### Your objective
Leave out the images and transcribe the entries below word for word.

>>>>>

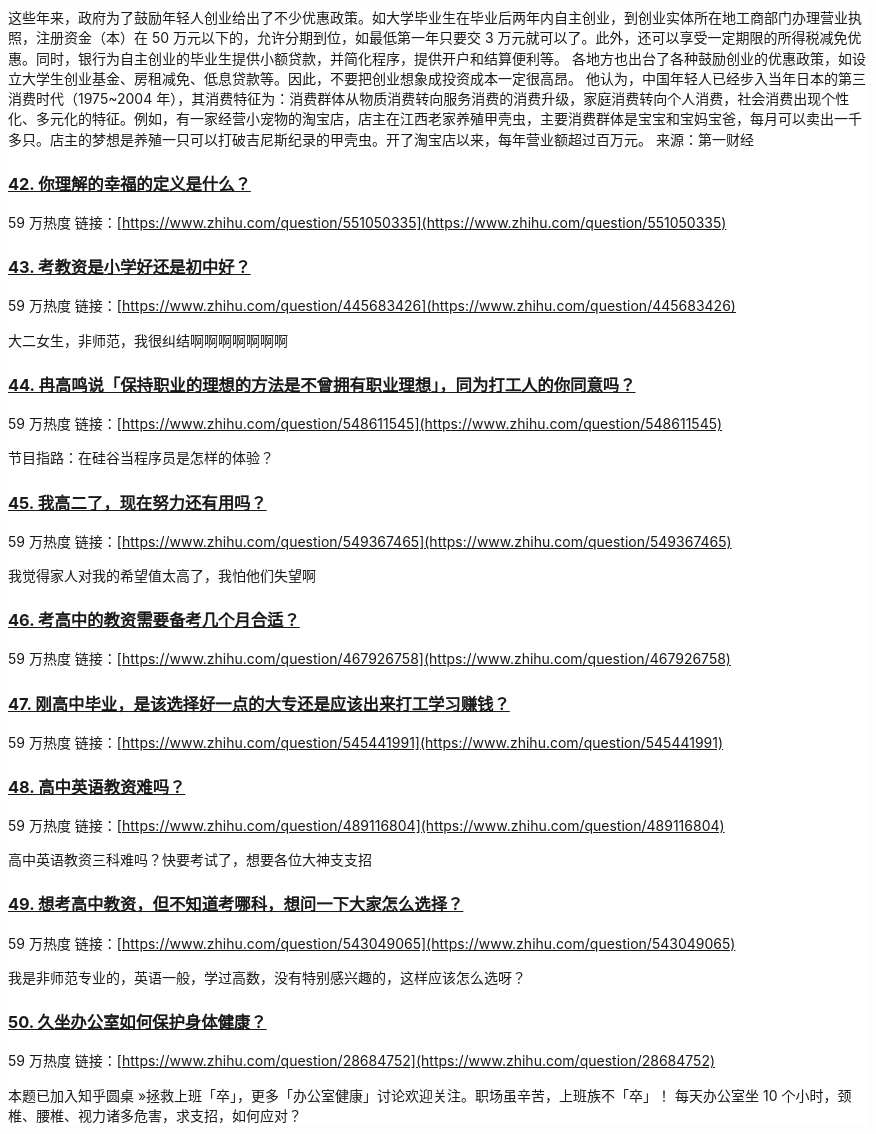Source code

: 这些年来，政府为了鼓励年轻人创业给出了不少优惠政策。如大学毕业生在毕业后两年内自主创业，到创业实体所在地工商部门办理营业执照，注册资金（本）在 50 万元以下的，允许分期到位，如最低第一年只要交 3 万元就可以了。此外，还可以享受一定期限的所得税减免优惠。同时，银行为自主创业的毕业生提供小额贷款，并简化程序，提供开户和结算便利等。 各地方也出台了各种鼓励创业的优惠政策，如设立大学生创业基金、房租减免、低息贷款等。因此，不要把创业想象成投资成本一定很高昂。 他认为，中国年轻人已经步入当年日本的第三消费时代（1975~2004 年），其消费特征为：消费群体从物质消费转向服务消费的消费升级，家庭消费转向个人消费，社会消费出现个性化、多元化的特征。例如，有一家经营小宠物的淘宝店，店主在江西老家养殖甲壳虫，主要消费群体是宝宝和宝妈宝爸，每月可以卖出一千多只。店主的梦想是养殖一只可以打破吉尼斯纪录的甲壳虫。开了淘宝店以来，每年营业额超过百万元。 来源：第一财经

### [42. 你理解的幸福的定义是什么？](https://www.zhihu.com/question/551050335)
59 万热度 链接：[https://www.zhihu.com/question/551050335](https://www.zhihu.com/question/551050335)



### [43. 考教资是小学好还是初中好？](https://www.zhihu.com/question/445683426)
59 万热度 链接：[https://www.zhihu.com/question/445683426](https://www.zhihu.com/question/445683426)

大二女生，非师范，我很纠结啊啊啊啊啊啊啊

### [44. 冉高鸣说「保持职业的理想的方法是不曾拥有职业理想」，同为打工人的你同意吗？](https://www.zhihu.com/question/548611545)
59 万热度 链接：[https://www.zhihu.com/question/548611545](https://www.zhihu.com/question/548611545)

节目指路：在硅谷当程序员是怎样的体验？

### [45. 我高二了，现在努力还有用吗？](https://www.zhihu.com/question/549367465)
59 万热度 链接：[https://www.zhihu.com/question/549367465](https://www.zhihu.com/question/549367465)

我觉得家人对我的希望值太高了，我怕他们失望啊

### [46. 考高中的教资需要备考几个月合适？](https://www.zhihu.com/question/467926758)
59 万热度 链接：[https://www.zhihu.com/question/467926758](https://www.zhihu.com/question/467926758)



### [47. 刚高中毕业，是该选择好一点的大专还是应该出来打工学习赚钱？](https://www.zhihu.com/question/545441991)
59 万热度 链接：[https://www.zhihu.com/question/545441991](https://www.zhihu.com/question/545441991)



### [48. 高中英语教资难吗？](https://www.zhihu.com/question/489116804)
59 万热度 链接：[https://www.zhihu.com/question/489116804](https://www.zhihu.com/question/489116804)

高中英语教资三科难吗？快要考试了，想要各位大神支支招

### [49. 想考高中教资，但不知道考哪科，想问一下大家怎么选择？](https://www.zhihu.com/question/543049065)
59 万热度 链接：[https://www.zhihu.com/question/543049065](https://www.zhihu.com/question/543049065)

我是非师范专业的，英语一般，学过高数，没有特别感兴趣的，这样应该怎么选呀？

### [50. 久坐办公室如何保护身体健康？](https://www.zhihu.com/question/28684752)
59 万热度 链接：[https://www.zhihu.com/question/28684752](https://www.zhihu.com/question/28684752)

本题已加入知乎圆桌 »拯救上班「卒」，更多「办公室健康」讨论欢迎关注。职场虽辛苦，上班族不「卒」！ 每天办公室坐 10 个小时，颈椎、腰椎、视力诸多危害，求支招，如何应对？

<<<<<

### Result of this task
Source code

: 这些年来，政府为了鼓励年轻人创业给出了不少优惠政策。如大学毕业生在毕业后两年内自主创业，到创业实体所在地工商部门办理营业执照，注册资金（本）在 50 万元以下的，允许分期到位，如最低第一年只要交 3 万元就可以了。此外，还可以享受一定期限的所得税减免优惠。同时，银行为自主创业的毕业生提供小额贷款，并简化程序，提供开户和结算便利等。 各地方也出台了各种鼓励创业的优惠政策，如设立大学生创业基金、房租减免、低息贷款等。因此，不要把创业想象成投资成本一定很高昂。 他认为，中国年轻人已经步入当年日本的第三消费时代（1975~2004 年），其消费特征为：消费群体从物质消费转向服务消费的消费升级，家庭消费转向个人消费，社会消费出现个性化、多元化的特征。例如，有一家经营小宠物的淘宝店，店主在江西老家养殖甲壳虫，主要消费群体是宝宝和宝妈宝爸，每月可以卖出一千多只。店主的梦想是养殖一只可以打破吉尼斯纪录的甲壳虫。开了淘宝店以来，每年营业额超过百万元。 来源：第一财经

### [42. 你理解的幸福的定义是什么？](https://www.zhihu.com/question/551050335)
59 万热度 链接：[https://www.zhihu.com/question/551050335](https://www.zhihu.com/question/551050335)



### [43. 考教资是小学好还是初中好？](https://www.zhihu.com/question/445683426)
59 万热度 链接：[https://www.zhihu.com/question/445683426](https://www.zhihu.com/question/445683426)

大二女生，非师范，我很纠结啊啊啊啊啊啊啊

### [44. 冉高鸣说「保持职业的理想的方法是不曾拥有职业理想」，同为打工人的你同意吗？](https://www.zhihu.com/question/548611545)
59 万热度 链接：[https://www.zhihu.com/question/548611545](https://www.zhihu.com/question/548611545)

节目指路：在硅谷当程序员是怎样的体验？

### [45. 我高二了，现在努力还有用吗？](https://www.zhihu.com/question/549367465)
59 万热度 链接：[https://www.zhihu.com/question/549367465](https://www.zhihu.com/question/549367465)

我觉得家人对我的希望值太高了，我怕他们失望啊

### [46. 考高中的教资需要备考几个月合适？](https://www.zhihu.com/question/467926758)
59 万热度 链接：[https://www.zhihu.com/question/467926758](https://www.zhihu.com/question/467926758)



### [47. 刚高中毕业，是该选择好一点的大专还是应该出来打工学习赚钱？](https://www.zhihu.com/question/545441991)
59 万热度 链接：[https://www.zhihu.com/question/545441991](https://www.zhihu.com/question/545441991)



### [48. 高中英语教资难吗？](https://www.zhihu.com/question/489116804)
59 万热度 链接：[https://www.zhihu.com/question/489116804](https://www.zhihu.com/question/489116804)

高中英语教资三科难吗？快要考试了，想要各位大神支支招

### [49. 想考高中教资，但不知道考哪科，想问一下大家怎么选择？](https://www.zhihu.com/question/543049065)
59 万热度 链接：[https://www.zhihu.com/question/543049065](https://www.zhihu.com/question/543049065)

我是非师范专业的，英语一般，学过高数，没有特别感兴趣的，这样应该怎么选呀？

### [50. 久坐办公室如何保护身体健康？](https://www.zhihu.com/question/28684752)
59 万热度 链接：[https://www.zhihu.com/question/28684752](https://www.zhihu.com/question/28684752)

本题已加入知乎圆桌 »拯救上班「卒」，更多「办公室健康」讨论欢迎关注。职场虽辛苦，上班族不「卒」！ 每天办公室坐 10 个小时，颈椎、腰椎、视力诸多危害，求支招，如何应对？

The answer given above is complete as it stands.